• Document extract:
I wouldn't think that there would be anything commercially available. Based on experience from learning C programming as an electronics engineering student in the mid 90's, it is the sort of thing that should be pretty simple to do with one of the scripting languages such as Python or Perl. Doing it with a JPEG image might be a bit hard, since you would have to uncompress the data and hold it in memory. Using an uncompressed 8 bit TIFF should be OK though, since it should be pretty easy to find the start of the image data in the file. All you would then need to do is read the value of each byte knowing which order each channel will be in just check the value of each of the three bytes against the ranges of values for each of your chosen colours and increment the relevant counter. Once you get to the end of the image data you just calculate the percentage of each colour against the total number of pixels.

• Data section:

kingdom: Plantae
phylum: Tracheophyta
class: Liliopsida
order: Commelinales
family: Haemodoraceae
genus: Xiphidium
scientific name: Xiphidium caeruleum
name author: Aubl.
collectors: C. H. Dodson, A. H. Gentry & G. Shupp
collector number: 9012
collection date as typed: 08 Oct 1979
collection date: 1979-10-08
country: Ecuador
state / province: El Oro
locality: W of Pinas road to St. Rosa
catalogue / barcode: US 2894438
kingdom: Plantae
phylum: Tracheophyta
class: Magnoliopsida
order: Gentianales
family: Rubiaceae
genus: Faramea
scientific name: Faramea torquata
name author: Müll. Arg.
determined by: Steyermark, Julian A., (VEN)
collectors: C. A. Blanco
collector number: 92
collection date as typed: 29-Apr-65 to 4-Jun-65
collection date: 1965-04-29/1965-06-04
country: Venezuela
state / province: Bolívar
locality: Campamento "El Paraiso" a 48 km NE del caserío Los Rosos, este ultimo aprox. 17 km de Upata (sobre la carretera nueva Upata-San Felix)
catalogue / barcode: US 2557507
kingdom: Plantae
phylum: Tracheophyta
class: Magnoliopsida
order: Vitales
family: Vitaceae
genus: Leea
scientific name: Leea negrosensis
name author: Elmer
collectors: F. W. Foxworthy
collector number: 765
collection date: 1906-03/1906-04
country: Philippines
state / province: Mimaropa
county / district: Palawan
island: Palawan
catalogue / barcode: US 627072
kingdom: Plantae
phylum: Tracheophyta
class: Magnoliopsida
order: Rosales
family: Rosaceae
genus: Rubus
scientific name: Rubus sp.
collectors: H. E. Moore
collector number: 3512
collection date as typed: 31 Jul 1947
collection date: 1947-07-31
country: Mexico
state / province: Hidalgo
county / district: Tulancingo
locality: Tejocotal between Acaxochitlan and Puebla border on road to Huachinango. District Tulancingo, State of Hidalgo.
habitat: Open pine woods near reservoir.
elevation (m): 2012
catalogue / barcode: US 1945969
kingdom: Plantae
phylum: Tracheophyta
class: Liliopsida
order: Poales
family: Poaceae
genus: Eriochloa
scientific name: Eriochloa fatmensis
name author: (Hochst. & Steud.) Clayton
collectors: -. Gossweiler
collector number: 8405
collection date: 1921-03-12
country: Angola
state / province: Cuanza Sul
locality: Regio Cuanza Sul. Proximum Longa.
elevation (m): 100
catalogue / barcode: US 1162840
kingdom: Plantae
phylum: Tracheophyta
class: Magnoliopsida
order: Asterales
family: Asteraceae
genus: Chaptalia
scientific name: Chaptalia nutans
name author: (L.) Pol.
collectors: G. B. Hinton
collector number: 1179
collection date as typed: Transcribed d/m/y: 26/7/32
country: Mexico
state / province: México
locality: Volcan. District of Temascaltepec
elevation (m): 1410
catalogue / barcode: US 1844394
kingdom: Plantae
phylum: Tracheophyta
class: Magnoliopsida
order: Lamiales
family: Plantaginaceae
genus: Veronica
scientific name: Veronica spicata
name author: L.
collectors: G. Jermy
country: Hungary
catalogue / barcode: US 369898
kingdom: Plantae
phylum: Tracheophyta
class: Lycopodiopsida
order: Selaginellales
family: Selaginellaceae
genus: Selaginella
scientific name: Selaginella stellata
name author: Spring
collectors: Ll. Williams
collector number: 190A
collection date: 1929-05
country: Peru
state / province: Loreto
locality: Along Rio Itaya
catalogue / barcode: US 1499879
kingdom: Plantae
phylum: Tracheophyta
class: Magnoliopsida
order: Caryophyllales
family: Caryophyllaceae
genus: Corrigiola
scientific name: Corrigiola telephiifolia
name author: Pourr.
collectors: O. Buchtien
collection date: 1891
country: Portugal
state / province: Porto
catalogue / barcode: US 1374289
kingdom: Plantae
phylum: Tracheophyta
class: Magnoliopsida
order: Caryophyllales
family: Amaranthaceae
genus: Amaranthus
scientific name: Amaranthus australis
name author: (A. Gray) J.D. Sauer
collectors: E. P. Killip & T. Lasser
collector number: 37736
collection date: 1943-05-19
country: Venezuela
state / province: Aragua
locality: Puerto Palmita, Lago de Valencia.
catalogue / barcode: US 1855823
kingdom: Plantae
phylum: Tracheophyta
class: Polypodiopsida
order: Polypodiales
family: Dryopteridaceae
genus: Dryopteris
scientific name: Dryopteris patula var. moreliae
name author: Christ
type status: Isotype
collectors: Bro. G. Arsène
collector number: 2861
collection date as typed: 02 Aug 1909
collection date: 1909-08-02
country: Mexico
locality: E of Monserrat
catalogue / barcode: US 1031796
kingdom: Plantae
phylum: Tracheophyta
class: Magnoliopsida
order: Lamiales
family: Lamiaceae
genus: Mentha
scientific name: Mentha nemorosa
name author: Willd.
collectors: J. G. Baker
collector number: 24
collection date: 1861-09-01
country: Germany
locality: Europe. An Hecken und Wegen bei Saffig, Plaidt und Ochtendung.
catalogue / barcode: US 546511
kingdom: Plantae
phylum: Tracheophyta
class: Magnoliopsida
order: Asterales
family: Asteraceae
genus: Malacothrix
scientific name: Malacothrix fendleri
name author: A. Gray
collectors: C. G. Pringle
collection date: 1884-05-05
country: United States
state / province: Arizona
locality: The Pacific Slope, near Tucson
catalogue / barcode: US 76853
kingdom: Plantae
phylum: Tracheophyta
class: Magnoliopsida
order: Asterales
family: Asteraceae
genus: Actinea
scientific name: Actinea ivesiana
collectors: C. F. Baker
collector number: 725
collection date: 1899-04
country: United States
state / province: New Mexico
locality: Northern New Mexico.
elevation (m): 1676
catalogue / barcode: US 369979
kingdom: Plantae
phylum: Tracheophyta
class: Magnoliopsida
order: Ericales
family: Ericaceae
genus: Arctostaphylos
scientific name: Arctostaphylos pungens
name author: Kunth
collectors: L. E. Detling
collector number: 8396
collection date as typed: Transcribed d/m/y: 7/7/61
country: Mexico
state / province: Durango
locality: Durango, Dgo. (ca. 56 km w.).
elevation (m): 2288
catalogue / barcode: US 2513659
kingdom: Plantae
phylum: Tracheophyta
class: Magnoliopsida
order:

• Directions:
(1) Answer these about the text on counting colors in an image:
(a) Which scripting languages does it name?
(b) What makes a JPEG image harder to work with?
(c) Which file format does it suggest instead?
(2) Pick up the text on counting colors in an image after its final sentence and continue it.

• Responses for each task:
(1)
(a) Python or Perl.
(b) The data would have to be uncompressed and held in memory.
(c) An uncompressed 8 bit TIFF.

(2)
If you are dealing with a group of bright high school aged kids I would hope that at least one of them has some programming skills in an appropriate language. Unfortunately I no longer have the C code and libraries that I used back then, nor a complier, or I would have offered to write something up for you in C. The lecturer was actually a biologist, and his research was in digital image recognition. So he provided us with a library that would read and write TIFF files, and our assignments were to write a range of image filters, sharpening, blur, and some basic interpolation filters were included. This was back in 93/94, when JPEG was a really new and clever format.
If I can supply any specific information that might help just drop me a PM.